TASK STATEMENT
All entries are to be quoted exactly; the images stay out of the copy.

DATA SHOWN
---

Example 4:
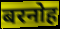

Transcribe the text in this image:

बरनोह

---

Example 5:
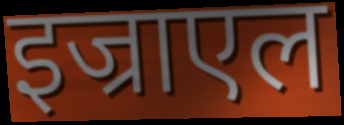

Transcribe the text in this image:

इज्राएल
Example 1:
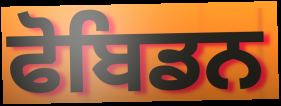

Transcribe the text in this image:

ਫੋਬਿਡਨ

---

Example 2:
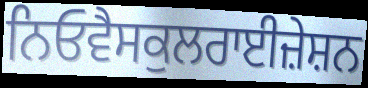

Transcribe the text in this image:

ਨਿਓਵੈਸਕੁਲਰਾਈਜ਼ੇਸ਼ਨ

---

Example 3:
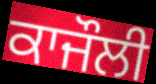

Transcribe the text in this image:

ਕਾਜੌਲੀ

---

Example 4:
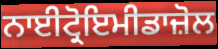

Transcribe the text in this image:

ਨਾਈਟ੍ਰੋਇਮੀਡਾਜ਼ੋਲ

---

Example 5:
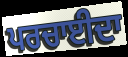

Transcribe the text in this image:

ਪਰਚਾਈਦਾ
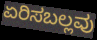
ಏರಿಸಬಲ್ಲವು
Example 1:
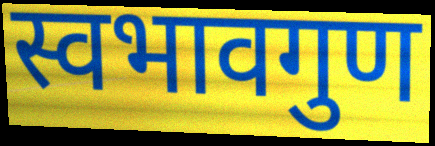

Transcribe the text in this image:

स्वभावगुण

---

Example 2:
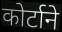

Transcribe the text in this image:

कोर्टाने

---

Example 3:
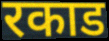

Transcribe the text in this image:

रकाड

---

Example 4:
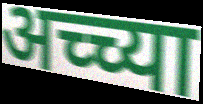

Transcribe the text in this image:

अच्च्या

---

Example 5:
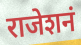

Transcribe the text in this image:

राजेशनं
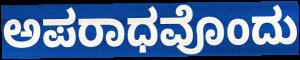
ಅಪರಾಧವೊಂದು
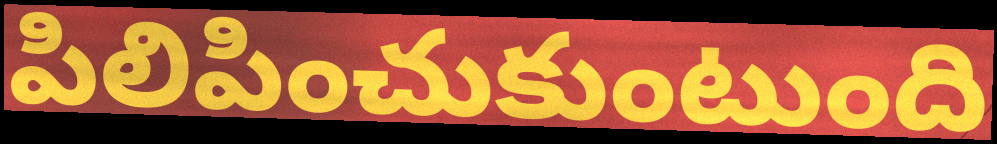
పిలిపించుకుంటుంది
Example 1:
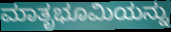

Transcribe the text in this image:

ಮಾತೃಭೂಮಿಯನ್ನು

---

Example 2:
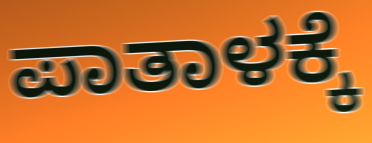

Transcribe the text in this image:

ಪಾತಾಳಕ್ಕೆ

ANSWER SPACE
---

Example 4:

Transcribe the text in this image:

बरनोह

---

Example 5:

Transcribe the text in this image:

इज्राएल
Example 1:

Transcribe the text in this image:

ਫੋਬਿਡਨ

---

Example 2:

Transcribe the text in this image:

ਨਿਓਵੈਸਕੁਲਰਾਈਜ਼ੇਸ਼ਨ

---

Example 3:

Transcribe the text in this image:

ਕਾਜੌਲੀ

---

Example 4:

Transcribe the text in this image:

ਨਾਈਟ੍ਰੋਇਮੀਡਾਜ਼ੋਲ

---

Example 5:

Transcribe the text in this image:

ਪਰਚਾਈਦਾ
ಏರಿಸಬಲ್ಲವು
Example 1:

Transcribe the text in this image:

स्वभावगुण

---

Example 2:

Transcribe the text in this image:

कोर्टाने

---

Example 3:

Transcribe the text in this image:

रकाड

---

Example 4:

Transcribe the text in this image:

अच्च्या

---

Example 5:

Transcribe the text in this image:

राजेशनं
ಅಪರಾಧವೊಂದು
పిలిపించుకుంటుంది
Example 1:

Transcribe the text in this image:

ಮಾತೃಭೂಮಿಯನ್ನು

---

Example 2:

Transcribe the text in this image:

ಪಾತಾಳಕ್ಕೆ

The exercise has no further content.